フジテレビは3日、東京・台場の本社屋と湾岸スタジオの入構を4日から一部制限すると発表した。新型コロナウイルスの感染拡大を受け、在京テレビ各局は社屋への入館規制など、追加の対応策を講じているが、一部の局では、生放送の報道・情報番組以外の収録中止にも踏み切っている。

  • 新型コロナウイルスの感染拡大対応に追われるテレビ各局

各局では2月末から順次、一般観覧客をスタジオに入れない“無観客収録”に移行し、3月末からは報道・情報番組で出演者の間隔を広げるといった対応を行っているが、ここにきてさらなる対策強化がとられている。

中でも「収録中止」という踏み込んだ対応を行っているのは、いずれも局内で業務に当たっていた派遣社員に感染が確認された、TBSとテレビ東京だ。

TBSは、出演者やスタッフへの感染予防を最優先するため、ドラマやバラエティなどのロケ、スタジオ収録を見合わせると発表。
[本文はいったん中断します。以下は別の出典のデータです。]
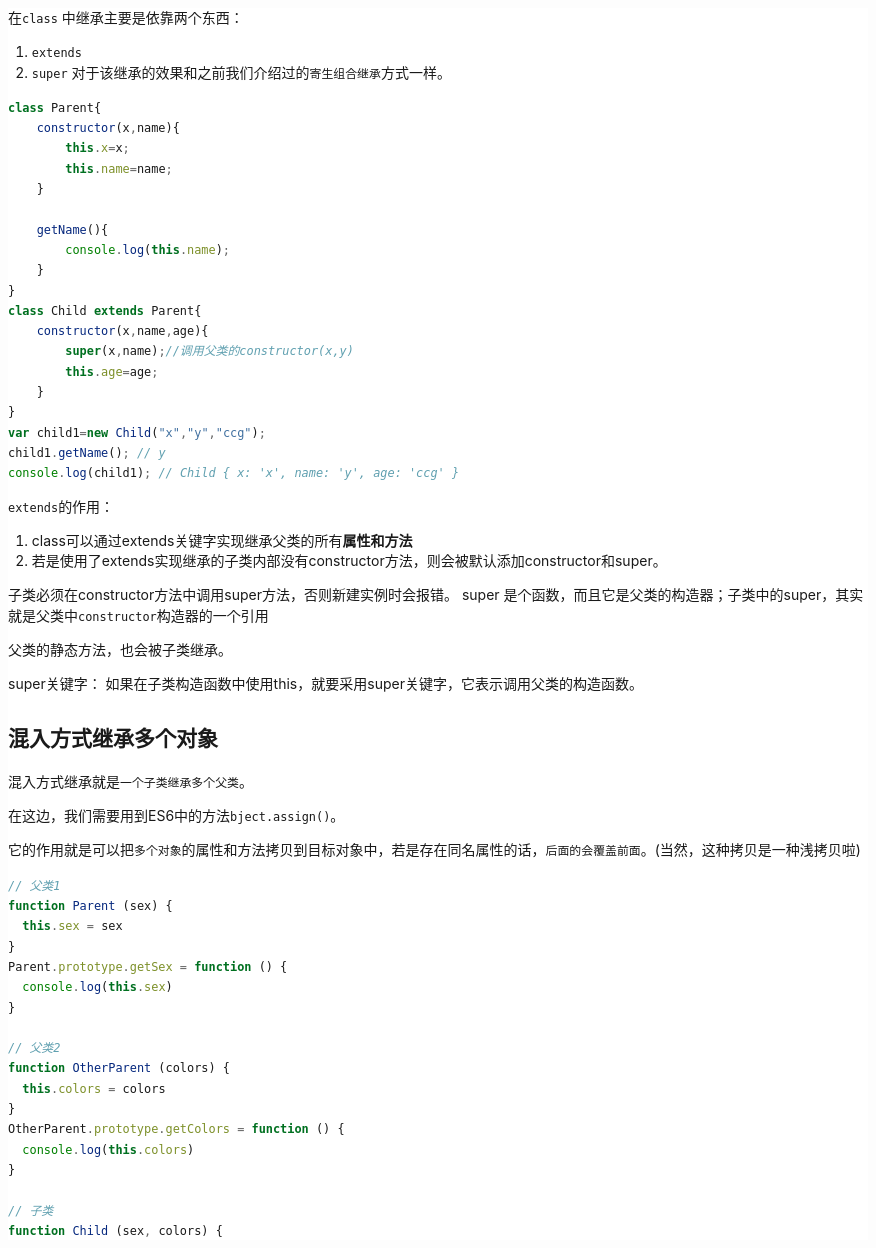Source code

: 在`class` 中继承主要是依靠两个东西：

1. `extends`
2. `super`
对于该继承的效果和之前我们介绍过的`寄生组合继承`方式一样。

```js
class Parent{
    constructor(x,name){
        this.x=x;
        this.name=name;
    }

    getName(){
        console.log(this.name);
    }
}
class Child extends Parent{
    constructor(x,name,age){
        super(x,name);//调用父类的constructor(x,y)
        this.age=age;
    }
}
var child1=new Child("x","y","ccg");
child1.getName(); // y
console.log(child1); // Child { x: 'x', name: 'y', age: 'ccg' }
```

`extends`的作用：

1. class可以通过extends关键字实现继承父类的所有**属性和方法**
2. 若是使用了extends实现继承的子类内部没有constructor方法，则会被默认添加constructor和super。

子类必须在constructor方法中调用super方法，否则新建实例时会报错。 super 是个函数，而且它是父类的构造器；子类中的super，其实就是父类中`constructor`构造器的一个引用

父类的静态方法，也会被子类继承。

super关键字：
如果在子类构造函数中使用this，就要采用super关键字，它表示调用父类的构造函数。

## 混入方式继承多个对象

混入方式继承就是`一个子类继承多个父类`。

在这边，我们需要用到ES6中的方法`bject.assign()`。

它的作用就是可以把`多个对象`的属性和方法拷贝到目标对象中，若是存在同名属性的话，`后面的会覆盖前面`。(当然，这种拷贝是一种浅拷贝啦)

```js
// 父类1
function Parent (sex) {
  this.sex = sex
}
Parent.prototype.getSex = function () {
  console.log(this.sex)
}

// 父类2
function OtherParent (colors) {
  this.colors = colors
}
OtherParent.prototype.getColors = function () {
  console.log(this.colors)
}

// 子类
function Child (sex, colors) {
```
期間は4日から19日までとしているが、「それ以降については状況を見極めながら判断してまいります」としている。

テレ東は、3日から「原則として収録を中断」。向こう1週間をめどに、報道を除き、全社員の2割程度の出社で、放送を継続する体制に入った。

なおNHKは、出演者とスタッフが多い大河ドラマ『麒麟がくる』と朝ドラ『エール』の収録を、12日まで見合わせると発表している。
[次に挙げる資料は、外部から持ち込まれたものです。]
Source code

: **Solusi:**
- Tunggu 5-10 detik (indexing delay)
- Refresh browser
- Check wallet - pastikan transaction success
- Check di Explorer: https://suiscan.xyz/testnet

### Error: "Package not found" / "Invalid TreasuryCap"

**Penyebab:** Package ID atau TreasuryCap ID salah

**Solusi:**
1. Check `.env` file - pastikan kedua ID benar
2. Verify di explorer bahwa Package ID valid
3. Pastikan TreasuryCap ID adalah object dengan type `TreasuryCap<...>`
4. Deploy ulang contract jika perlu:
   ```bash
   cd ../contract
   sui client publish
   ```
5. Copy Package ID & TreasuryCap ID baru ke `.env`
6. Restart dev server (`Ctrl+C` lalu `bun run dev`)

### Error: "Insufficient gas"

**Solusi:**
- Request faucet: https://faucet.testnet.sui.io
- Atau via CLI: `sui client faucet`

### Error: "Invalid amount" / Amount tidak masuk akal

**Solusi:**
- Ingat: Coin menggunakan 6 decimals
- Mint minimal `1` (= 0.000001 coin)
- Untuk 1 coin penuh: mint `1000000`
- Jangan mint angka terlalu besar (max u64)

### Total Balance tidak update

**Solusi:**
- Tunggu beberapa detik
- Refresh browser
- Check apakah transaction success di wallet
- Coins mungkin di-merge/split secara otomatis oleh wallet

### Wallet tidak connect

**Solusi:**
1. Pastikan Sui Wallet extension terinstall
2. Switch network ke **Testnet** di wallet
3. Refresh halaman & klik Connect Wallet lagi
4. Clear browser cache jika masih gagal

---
日本テレビ、テレビ朝日、フジは、収録の全面的な中止には至っていないが、フジはあす4日から、放送に直結する業務など必要不可欠な来館者を除いて、本社屋・湾岸スタジオへの入構を制限。7日からは入構の際に検温を実施する。日テレはすでに、汐留の本社屋2階ロビーを封鎖し、入館規制を行っている。
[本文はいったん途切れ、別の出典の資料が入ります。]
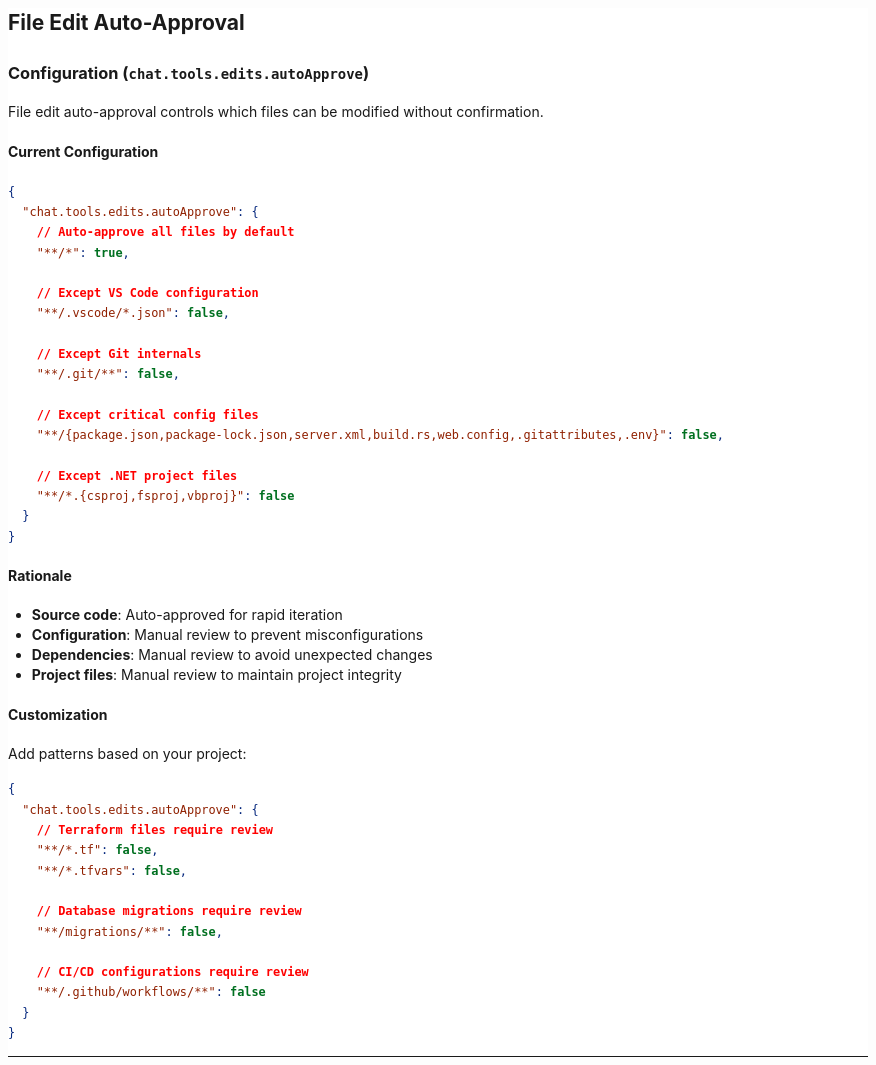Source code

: ## File Edit Auto-Approval

### Configuration (`chat.tools.edits.autoApprove`)

File edit auto-approval controls which files can be modified without confirmation.

#### Current Configuration

```json
{
  "chat.tools.edits.autoApprove": {
    // Auto-approve all files by default
    "**/*": true,
    
    // Except VS Code configuration
    "**/.vscode/*.json": false,
    
    // Except Git internals
    "**/.git/**": false,
    
    // Except critical config files
    "**/{package.json,package-lock.json,server.xml,build.rs,web.config,.gitattributes,.env}": false,
    
    // Except .NET project files
    "**/*.{csproj,fsproj,vbproj}": false
  }
}
```

#### Rationale

- **Source code**: Auto-approved for rapid iteration
- **Configuration**: Manual review to prevent misconfigurations
- **Dependencies**: Manual review to avoid unexpected changes
- **Project files**: Manual review to maintain project integrity

#### Customization

Add patterns based on your project:

```json
{
  "chat.tools.edits.autoApprove": {
    // Terraform files require review
    "**/*.tf": false,
    "**/*.tfvars": false,
    
    // Database migrations require review
    "**/migrations/**": false,
    
    // CI/CD configurations require review
    "**/.github/workflows/**": false
  }
}
```

---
テレ朝は、六本木の本社1階アトリウムが休館しているが、出演者などの入館規制は行っていない。きょう3日には、『ミュージックステーション』の3時間SPが生放送されるが、歌番組を中心にマイクを共有しないなどといった対策を行っているという。

今後、日テレ、テレ朝、フジでも、収録中止となる事態が起こる可能性もある。SNSなどでは、「#再放送希望」というハッシュタグが作られ、収録中止に伴って過去の名番組を再放送することに期待の声が高まっているが、それを放送するのにも当時の出演者の確認作業などが必要だ。

また、編集室は数が限られる上、密閉された空間に複数人が入ることで感染リスクが高まるとも言え、関係者としては悩ましい問題になっている。